The pipe, a lighter, and several crack crumbs were on the table.

An hour or so later Fifty, still wearing the pajamas, came out. The pipe and lighter were on the table, but the crack crumbs were gone. He did say make myself at home.

He went into the kitchen. “You didn’t tell Doreen you lost your job, did you?” Came back with a glass of orange juice and sat down next to me on the couch.

“No, I didn’t. How you know?”

“The clothes you wearing.”

“Yeah, I guess that gives it away.”

“I see a problem starting here,” he said. “Already.”

“What’s that?”

He set the glass on the table, sighed, and crossed his arms. “All that went on yesterday, that was an abnormality, you know what I mean?” He saw I wasn’t following, said, “Okay, to be blunt, crack ain’t free. You might not know it, but you smoked up three hundred dollars last night. Then you--what was it, seven, eight in the morning? You’re back, picking up the crumbs. Me and old girl don’t usually get up till noon. That’s dis--”

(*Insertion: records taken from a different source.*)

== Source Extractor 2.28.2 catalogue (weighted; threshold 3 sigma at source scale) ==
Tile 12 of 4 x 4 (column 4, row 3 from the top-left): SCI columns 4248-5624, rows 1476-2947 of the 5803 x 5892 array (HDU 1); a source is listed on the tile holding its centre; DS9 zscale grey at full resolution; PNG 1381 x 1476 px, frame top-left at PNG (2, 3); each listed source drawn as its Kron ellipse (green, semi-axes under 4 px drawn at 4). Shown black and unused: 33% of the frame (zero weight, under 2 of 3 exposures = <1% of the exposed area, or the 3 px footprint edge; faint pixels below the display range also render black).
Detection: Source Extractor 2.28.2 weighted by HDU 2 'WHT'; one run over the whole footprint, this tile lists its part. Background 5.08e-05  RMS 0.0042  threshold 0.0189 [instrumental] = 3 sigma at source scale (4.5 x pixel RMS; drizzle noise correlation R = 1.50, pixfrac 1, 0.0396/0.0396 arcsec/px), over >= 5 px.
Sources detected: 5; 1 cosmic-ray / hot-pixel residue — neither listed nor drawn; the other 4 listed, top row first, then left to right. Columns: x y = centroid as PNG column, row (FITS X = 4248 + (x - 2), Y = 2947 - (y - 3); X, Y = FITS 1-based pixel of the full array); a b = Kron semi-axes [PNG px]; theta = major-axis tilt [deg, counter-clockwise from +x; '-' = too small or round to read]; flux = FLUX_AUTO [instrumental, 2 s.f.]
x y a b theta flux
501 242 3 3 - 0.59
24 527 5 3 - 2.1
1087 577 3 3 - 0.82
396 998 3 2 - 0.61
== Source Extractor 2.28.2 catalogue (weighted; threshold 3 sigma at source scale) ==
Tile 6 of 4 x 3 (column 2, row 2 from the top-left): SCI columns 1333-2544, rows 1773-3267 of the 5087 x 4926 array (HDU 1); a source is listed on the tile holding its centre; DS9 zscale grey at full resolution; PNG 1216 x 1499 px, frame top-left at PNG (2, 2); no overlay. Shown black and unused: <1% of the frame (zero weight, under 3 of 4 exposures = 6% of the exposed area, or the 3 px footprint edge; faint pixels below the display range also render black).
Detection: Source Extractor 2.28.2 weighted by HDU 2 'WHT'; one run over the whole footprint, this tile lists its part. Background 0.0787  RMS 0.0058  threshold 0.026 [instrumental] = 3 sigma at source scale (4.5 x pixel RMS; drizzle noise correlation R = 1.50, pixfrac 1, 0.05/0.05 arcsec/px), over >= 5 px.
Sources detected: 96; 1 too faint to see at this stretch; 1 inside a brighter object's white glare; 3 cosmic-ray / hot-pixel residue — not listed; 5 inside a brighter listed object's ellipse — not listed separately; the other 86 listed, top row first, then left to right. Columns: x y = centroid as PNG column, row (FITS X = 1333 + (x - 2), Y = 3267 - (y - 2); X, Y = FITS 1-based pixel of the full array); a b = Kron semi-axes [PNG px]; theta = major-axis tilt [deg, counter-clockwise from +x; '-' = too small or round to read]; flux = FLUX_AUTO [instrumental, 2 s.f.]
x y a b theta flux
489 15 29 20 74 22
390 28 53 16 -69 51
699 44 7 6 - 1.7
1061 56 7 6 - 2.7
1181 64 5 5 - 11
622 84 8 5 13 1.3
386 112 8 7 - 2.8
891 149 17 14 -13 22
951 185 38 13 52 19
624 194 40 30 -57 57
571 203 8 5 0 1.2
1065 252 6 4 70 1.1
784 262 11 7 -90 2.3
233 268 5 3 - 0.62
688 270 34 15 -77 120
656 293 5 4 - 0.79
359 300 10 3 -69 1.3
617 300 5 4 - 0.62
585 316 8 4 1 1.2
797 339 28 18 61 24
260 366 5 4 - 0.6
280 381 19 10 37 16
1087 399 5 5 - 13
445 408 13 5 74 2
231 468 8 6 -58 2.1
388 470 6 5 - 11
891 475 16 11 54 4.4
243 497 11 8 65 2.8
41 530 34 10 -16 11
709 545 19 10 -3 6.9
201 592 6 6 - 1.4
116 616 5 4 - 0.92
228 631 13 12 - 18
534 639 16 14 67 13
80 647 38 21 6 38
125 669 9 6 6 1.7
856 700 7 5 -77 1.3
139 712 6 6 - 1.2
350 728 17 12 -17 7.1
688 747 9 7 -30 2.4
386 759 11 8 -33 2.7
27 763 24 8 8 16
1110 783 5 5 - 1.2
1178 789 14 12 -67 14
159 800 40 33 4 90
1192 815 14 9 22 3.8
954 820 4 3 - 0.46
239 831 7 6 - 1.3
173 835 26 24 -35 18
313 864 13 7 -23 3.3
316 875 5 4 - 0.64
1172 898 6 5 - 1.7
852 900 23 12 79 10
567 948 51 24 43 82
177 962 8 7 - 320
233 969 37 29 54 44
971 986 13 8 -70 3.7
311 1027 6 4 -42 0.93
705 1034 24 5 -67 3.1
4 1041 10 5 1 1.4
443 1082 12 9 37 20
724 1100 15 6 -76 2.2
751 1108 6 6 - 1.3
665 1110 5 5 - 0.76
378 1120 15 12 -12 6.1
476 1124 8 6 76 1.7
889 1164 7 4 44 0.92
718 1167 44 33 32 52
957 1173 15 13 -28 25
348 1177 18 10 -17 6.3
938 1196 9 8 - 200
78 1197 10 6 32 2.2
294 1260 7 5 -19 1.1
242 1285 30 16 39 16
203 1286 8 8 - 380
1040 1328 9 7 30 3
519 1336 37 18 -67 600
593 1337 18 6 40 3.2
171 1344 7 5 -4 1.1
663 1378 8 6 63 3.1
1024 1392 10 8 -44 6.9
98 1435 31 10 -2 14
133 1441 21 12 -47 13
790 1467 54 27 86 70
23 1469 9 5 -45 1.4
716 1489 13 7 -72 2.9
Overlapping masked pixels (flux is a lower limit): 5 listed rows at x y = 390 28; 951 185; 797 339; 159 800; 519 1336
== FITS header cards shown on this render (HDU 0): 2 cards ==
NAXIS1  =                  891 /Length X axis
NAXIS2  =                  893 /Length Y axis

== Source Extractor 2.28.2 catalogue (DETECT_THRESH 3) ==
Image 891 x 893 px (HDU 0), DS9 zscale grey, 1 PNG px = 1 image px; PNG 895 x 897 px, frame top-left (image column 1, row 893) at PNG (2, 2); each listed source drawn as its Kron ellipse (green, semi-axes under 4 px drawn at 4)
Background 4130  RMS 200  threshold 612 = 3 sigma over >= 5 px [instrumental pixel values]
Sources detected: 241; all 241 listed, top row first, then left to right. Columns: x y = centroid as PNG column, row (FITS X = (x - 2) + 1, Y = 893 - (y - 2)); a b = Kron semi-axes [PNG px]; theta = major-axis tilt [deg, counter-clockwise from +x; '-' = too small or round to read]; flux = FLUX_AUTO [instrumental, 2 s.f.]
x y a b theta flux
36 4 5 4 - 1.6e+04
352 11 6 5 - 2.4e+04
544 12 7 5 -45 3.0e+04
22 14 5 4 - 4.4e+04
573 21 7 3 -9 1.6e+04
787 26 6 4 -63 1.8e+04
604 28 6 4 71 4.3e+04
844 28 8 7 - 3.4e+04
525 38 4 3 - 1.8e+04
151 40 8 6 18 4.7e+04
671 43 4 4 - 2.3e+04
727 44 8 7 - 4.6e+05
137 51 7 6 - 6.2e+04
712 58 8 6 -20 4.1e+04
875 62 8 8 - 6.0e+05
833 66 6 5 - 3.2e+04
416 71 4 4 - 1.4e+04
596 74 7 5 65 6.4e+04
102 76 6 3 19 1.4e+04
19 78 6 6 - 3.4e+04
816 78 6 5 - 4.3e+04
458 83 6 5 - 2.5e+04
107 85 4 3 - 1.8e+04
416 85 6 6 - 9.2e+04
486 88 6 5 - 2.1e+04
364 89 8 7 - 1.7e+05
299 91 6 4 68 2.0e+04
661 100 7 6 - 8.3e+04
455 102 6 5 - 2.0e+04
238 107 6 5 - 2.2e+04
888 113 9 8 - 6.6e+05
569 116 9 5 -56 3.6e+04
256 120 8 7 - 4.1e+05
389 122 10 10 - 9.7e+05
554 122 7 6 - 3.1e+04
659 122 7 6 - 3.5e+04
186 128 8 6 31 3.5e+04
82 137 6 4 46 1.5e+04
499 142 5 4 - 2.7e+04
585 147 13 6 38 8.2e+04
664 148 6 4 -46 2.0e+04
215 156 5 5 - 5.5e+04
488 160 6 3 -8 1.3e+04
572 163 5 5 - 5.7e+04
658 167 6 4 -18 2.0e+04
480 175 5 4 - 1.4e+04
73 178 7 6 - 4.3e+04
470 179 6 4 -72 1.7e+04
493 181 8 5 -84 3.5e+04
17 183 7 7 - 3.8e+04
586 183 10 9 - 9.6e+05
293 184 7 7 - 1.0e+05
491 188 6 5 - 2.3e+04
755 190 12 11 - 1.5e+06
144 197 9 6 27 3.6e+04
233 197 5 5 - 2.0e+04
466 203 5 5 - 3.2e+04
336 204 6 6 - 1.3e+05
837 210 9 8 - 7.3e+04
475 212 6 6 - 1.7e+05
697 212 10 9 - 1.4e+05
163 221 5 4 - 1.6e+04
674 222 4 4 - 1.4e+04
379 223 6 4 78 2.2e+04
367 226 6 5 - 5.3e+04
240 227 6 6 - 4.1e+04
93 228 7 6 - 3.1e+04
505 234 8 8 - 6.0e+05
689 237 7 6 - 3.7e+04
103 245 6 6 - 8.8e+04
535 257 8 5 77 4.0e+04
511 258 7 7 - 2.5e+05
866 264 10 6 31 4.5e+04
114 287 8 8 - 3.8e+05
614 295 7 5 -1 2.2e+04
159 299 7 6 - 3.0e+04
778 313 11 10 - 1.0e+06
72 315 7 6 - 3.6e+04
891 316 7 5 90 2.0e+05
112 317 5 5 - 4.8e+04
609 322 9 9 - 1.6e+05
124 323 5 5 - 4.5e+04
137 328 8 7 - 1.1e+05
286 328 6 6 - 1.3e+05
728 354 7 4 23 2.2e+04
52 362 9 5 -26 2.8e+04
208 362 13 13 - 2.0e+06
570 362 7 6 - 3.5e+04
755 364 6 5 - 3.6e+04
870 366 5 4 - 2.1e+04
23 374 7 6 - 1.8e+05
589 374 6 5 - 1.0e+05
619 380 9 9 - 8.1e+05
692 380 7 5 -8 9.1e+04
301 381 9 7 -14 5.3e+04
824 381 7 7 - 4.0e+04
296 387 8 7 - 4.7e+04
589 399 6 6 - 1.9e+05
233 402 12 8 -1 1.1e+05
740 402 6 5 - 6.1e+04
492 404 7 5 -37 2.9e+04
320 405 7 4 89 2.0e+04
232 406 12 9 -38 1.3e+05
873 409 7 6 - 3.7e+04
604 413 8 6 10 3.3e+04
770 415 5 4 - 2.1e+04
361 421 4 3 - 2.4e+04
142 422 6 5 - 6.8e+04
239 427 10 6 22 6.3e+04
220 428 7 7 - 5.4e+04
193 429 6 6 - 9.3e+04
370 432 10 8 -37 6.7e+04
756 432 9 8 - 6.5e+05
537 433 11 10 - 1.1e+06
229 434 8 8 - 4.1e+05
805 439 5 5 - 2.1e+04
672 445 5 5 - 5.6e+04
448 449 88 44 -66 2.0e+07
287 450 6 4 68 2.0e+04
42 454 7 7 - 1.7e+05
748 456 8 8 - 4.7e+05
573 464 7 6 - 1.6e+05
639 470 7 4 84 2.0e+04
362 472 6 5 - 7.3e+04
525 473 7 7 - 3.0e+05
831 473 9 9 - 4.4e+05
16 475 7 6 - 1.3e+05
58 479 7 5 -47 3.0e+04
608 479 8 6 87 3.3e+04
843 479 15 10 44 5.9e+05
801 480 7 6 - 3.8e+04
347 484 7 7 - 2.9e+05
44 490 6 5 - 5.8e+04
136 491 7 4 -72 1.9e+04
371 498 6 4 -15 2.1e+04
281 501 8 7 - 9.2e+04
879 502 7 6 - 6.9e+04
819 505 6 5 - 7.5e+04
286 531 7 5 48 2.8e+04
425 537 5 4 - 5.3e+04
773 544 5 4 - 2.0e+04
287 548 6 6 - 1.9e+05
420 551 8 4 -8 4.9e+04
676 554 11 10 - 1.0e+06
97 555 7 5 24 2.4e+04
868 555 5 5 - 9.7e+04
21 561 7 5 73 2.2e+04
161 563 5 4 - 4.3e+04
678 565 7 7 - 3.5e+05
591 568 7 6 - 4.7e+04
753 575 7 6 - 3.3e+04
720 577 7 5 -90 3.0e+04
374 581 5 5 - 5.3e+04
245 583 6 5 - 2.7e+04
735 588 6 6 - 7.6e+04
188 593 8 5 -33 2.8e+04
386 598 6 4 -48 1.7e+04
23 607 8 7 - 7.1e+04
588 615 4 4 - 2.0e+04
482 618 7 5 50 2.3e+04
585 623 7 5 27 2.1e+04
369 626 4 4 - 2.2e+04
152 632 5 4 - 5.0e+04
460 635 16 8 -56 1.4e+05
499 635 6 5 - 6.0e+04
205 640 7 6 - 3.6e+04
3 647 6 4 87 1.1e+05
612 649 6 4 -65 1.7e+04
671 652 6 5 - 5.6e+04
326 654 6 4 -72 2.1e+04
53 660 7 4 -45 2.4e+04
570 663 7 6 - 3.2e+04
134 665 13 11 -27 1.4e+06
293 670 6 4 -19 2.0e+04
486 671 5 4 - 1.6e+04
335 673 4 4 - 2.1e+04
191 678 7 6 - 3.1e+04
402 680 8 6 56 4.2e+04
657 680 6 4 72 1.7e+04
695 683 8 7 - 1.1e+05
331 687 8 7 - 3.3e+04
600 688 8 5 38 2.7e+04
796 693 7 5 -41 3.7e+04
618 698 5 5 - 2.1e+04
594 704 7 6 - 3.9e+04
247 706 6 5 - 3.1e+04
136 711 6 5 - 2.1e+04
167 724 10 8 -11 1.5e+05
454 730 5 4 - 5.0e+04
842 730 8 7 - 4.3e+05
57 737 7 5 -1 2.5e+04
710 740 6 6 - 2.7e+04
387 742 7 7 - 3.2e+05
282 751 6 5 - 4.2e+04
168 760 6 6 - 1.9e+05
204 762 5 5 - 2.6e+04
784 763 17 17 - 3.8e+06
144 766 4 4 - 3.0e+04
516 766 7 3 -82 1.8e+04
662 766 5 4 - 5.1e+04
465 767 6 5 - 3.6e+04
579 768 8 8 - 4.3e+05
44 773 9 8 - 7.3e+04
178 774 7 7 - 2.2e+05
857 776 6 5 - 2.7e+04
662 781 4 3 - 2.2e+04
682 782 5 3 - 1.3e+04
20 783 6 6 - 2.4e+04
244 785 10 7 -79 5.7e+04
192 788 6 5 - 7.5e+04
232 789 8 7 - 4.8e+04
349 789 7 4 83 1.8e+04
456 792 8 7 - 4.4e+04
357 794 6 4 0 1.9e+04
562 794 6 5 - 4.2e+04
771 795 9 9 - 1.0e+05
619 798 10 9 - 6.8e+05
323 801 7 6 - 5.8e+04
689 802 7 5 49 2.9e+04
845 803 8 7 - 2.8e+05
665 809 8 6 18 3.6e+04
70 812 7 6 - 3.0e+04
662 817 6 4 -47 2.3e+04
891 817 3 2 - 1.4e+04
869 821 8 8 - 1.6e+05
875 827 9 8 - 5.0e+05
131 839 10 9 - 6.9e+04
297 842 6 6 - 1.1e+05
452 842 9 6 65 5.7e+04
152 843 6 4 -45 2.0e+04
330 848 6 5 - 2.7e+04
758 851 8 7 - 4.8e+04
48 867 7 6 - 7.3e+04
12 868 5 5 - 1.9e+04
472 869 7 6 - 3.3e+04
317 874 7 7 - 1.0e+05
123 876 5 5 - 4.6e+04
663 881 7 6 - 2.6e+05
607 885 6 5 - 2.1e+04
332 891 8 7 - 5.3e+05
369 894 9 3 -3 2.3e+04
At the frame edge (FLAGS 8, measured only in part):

“No problem, it’s on me today.”

“--respectful. Very disrespectful. That tells me you see me as a--” He stopped, looked at me. “What you say?”

“It’s on me today. You laid it out yesterday, I’ll lay it out today.”

“How much money you’re talking?”

Three hundred dollars, I told him, the same amount he said I’d smoked up, thinking I would settle the debt, even the score, and then tomorrow get my shit together, go look for another job.

Fifty shouted for Cindy to get out of bed when I told him I didn’t have the money on me, would have to go to the bank and get it.

Thirty minutes later we pulled up to an ATM machine in Fifty’s BMW, at a Commerce Bank on Capitol Avenue, and I withdrew three brand new hundred dollar bills out of Doreen’s and my savings account. Not a problem. Once I started working I’d put it back. Fifty said it was unwise for a man of my stature going to a dope house, said he and Cindy would put their freedom on the line, go get the stuff while I waited at the apartment. Made sense to me.

Two hours later we were back at the ATM, but this time the machine didn’t spit out money: three hundred dollars was the maximum ATM withdrawal amount in a twenty-four-hour period. Not a problem. I went inside to a teller and withdrew four hundred dollars.

Once I started working I’d ask for all the overtime I could get.

At four-thirty-two we were back at the bank. Too late. It was closed. The sign said 8:30 pm to 4:30 pm. I shook the glass door, waved at a silver-haired white woman in a gray skirt that looked like a teepee standing near a desk, shouted at her…She ignored me.